Der 24. Dezember rückte immer näher und immer noch war kein Weihnachtsmann gefunden. Die Drillinge Max, Moritz und Marie wollten sehr gerne Weihnachtsmann sein (sie waren acht Jahre). Doch als sie sich im Himmelsrathaus meldeten, sagte der Mann, bei dem man sich anmelden sollte, nur: "Ihr seid noch viel zu klein. Geht wieder spielen," und führte sie, ehe sie widersprechen konnten, hinaus.

Max und Moritz wollten die Hoffnung, einmal Weihnachtsmann zu sein, schon aufgeben, als Marie rief: "Ich hab's. Könnten wir uns nicht übereinander stellen? (das konnten sie sehr gut), einen langen Mantel anziehen und ihn so zuknöpfen, dass man nur den Kopf des Oberen sieht, das bist dann Du Max, Du hast den erwachsensten Kopf. Natürlich müssen wir dich ein bisschen schminken. Außerdem müssen wir uns ein paar Kissen um den Bauch binden. Dann sehen wir wie ein Erwachsener aus. Am Anfang hatten Moritz und Max zwar ihre Zweifel, aber zum Schluss konnte Marie sie überzeugen.

Am 23. Dezember um elf Uhr zwanzig standen sie verkleidet als Erwachsener vor dem Himmelsrathaus. Sie zählten bis drei und gingen hinein. Erst wurden sie zu den Leuten geschickt, bei denen es sich der Himmelsrat (H.-Rat) noch einmal überlegen wollte und schließlich als Weihnachtsmann für dieses Jahr ernannt. Sie waren so glücklich, dass sie fast umfielen vor Freude. Zum Glück konnten sie sich noch ausbalancieren. Der H.-Rat teilte ihnen ihre Route mit, dass sie dieses Jahr auch den Nordpol beschenken sollen, dass sie diesmal die Rekordzahl von 14.511.882 Kindern beschenken dürfen usw.. Sie mussten viele Fragebögen ausfüllen und Texte lesen (gut, dass sie schon lesen konnten). Außerdem mussten sie sich Fragebögen mit nach Hause nehmen.

Endlich war es der Abend des 24. Dezembers. Der Schlitten war flugbereit und gerade flogen sie los. Sie beschenkten jedes Haus und brauchten keine Ruten. Als es sechs Uhr morgens war, sie gerade mit dem Nordpol fertig waren, und zwölf Stunden pausenlos gearbeitet hatten, waren sie auf dem Heimweg in den Himmel, dessen Standort nicht verraten werden darf.

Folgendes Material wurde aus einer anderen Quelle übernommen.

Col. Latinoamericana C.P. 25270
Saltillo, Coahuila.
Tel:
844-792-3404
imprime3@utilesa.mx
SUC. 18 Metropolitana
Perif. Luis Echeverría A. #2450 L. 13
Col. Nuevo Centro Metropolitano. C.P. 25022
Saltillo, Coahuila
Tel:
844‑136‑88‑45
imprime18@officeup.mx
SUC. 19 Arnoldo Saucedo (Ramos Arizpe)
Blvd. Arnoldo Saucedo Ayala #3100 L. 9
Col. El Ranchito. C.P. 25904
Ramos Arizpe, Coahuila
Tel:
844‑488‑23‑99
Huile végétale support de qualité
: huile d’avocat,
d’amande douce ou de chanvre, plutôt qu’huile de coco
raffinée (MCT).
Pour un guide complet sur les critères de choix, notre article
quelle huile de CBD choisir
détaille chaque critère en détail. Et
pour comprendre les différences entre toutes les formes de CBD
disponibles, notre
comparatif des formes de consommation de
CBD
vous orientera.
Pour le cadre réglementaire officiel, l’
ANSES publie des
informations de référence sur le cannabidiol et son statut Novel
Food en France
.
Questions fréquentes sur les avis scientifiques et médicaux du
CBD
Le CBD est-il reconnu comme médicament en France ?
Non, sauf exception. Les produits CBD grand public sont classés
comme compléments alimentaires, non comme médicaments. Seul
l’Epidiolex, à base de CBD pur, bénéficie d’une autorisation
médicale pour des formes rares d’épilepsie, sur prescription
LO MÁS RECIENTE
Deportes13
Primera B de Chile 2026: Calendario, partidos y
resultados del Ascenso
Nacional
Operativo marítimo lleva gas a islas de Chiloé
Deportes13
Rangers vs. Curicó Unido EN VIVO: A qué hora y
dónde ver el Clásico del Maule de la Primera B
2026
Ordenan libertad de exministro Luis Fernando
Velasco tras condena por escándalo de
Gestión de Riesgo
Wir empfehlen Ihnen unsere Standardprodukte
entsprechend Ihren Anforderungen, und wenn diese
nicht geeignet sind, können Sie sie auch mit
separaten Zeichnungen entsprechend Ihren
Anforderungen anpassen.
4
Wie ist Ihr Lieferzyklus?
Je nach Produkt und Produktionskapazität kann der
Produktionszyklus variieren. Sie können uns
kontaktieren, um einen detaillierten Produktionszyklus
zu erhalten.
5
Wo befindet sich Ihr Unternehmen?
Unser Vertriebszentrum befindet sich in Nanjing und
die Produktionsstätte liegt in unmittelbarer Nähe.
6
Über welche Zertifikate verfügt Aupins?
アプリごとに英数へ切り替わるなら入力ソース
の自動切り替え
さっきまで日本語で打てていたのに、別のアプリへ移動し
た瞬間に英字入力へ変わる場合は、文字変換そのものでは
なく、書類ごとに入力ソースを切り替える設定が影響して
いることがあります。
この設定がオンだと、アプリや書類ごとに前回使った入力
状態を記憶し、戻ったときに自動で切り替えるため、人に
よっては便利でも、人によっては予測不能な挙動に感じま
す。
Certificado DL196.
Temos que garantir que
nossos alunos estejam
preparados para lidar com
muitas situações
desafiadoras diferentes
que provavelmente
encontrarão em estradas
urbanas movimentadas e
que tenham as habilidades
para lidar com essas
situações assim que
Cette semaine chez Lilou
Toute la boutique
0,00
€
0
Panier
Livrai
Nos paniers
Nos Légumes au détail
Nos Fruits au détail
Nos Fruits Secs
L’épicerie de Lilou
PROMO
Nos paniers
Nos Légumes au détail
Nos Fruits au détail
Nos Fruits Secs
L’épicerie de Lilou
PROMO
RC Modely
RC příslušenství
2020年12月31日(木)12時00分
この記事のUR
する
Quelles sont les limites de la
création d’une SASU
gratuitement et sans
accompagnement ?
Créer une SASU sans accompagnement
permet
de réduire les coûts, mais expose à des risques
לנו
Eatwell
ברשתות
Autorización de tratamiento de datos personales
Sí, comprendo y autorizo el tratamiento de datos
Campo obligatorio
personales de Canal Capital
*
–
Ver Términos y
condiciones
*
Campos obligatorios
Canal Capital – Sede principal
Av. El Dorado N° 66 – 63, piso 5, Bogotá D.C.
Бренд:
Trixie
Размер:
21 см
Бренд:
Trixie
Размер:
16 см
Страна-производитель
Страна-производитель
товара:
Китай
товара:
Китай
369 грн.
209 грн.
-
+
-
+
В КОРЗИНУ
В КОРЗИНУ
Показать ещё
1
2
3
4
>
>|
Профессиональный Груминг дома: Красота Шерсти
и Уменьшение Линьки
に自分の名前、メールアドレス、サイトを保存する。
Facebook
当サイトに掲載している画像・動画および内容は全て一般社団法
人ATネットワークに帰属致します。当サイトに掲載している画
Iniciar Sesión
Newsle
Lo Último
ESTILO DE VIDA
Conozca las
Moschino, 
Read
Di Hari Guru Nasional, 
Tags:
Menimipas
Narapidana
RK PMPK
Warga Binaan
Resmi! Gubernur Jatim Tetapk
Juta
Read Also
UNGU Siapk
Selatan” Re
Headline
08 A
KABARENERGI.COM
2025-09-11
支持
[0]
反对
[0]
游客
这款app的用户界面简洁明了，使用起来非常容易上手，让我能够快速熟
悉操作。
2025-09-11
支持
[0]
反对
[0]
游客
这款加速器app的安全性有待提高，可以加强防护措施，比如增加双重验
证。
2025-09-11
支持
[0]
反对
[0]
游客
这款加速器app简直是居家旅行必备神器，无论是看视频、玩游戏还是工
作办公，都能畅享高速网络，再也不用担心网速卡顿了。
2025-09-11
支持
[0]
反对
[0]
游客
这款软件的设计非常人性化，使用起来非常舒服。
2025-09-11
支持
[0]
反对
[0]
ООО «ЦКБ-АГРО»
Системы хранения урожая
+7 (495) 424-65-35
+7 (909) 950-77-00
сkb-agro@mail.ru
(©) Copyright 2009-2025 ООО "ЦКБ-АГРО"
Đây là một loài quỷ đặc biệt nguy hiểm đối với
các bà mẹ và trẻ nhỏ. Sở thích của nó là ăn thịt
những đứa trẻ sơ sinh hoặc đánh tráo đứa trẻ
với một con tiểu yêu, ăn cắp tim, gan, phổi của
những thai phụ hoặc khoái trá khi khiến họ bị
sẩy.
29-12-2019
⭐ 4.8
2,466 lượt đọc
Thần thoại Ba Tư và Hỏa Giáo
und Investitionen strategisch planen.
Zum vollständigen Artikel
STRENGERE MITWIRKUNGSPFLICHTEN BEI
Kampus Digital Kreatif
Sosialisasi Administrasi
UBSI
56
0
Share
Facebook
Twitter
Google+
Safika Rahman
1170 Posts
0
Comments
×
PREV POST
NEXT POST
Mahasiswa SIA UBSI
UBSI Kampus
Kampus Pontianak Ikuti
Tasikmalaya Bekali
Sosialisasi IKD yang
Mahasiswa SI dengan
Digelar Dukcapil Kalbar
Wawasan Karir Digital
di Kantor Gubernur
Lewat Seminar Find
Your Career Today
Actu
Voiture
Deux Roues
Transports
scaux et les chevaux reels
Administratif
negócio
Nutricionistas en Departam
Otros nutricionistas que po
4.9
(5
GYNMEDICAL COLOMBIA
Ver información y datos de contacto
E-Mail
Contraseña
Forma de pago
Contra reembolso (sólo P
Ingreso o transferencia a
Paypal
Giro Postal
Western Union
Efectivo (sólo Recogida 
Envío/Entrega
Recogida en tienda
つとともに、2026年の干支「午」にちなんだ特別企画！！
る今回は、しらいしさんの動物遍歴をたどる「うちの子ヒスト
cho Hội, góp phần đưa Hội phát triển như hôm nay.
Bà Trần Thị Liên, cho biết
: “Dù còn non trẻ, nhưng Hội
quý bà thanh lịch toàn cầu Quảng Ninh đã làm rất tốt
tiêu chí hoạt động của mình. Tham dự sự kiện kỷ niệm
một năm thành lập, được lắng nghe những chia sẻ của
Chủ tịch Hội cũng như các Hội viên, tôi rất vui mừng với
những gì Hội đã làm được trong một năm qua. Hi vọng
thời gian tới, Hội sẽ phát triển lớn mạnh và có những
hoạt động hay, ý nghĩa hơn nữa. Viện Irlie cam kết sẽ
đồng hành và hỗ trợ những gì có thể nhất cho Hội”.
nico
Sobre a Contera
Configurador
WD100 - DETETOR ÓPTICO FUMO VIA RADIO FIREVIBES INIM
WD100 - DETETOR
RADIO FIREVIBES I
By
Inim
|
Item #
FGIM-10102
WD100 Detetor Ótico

Wie jedes Jahr wurde der Weihnachtsmann (in diesem Fall Max, Marie und Moritz) unter lautem Getöse begrüßt. Doch gerade, als sie aussteigen wollten (natürlich übereinander und verkleidet) stolperten sie, der Mantel ging auf und der ganze Schwindel flog auf.

Erst starrten alle Leute verwirrt auf die Drillinge und dann brach ein noch lauterer Applaus als bei der Begrüßung los. Der H.-Rat entschuldigte sich vierundfünfzig mal, dass er sie als Kinder nicht nehmen wollte und Max, Marie und Moritz bekamen jeder ganz viele Orden und Auszeichnungen.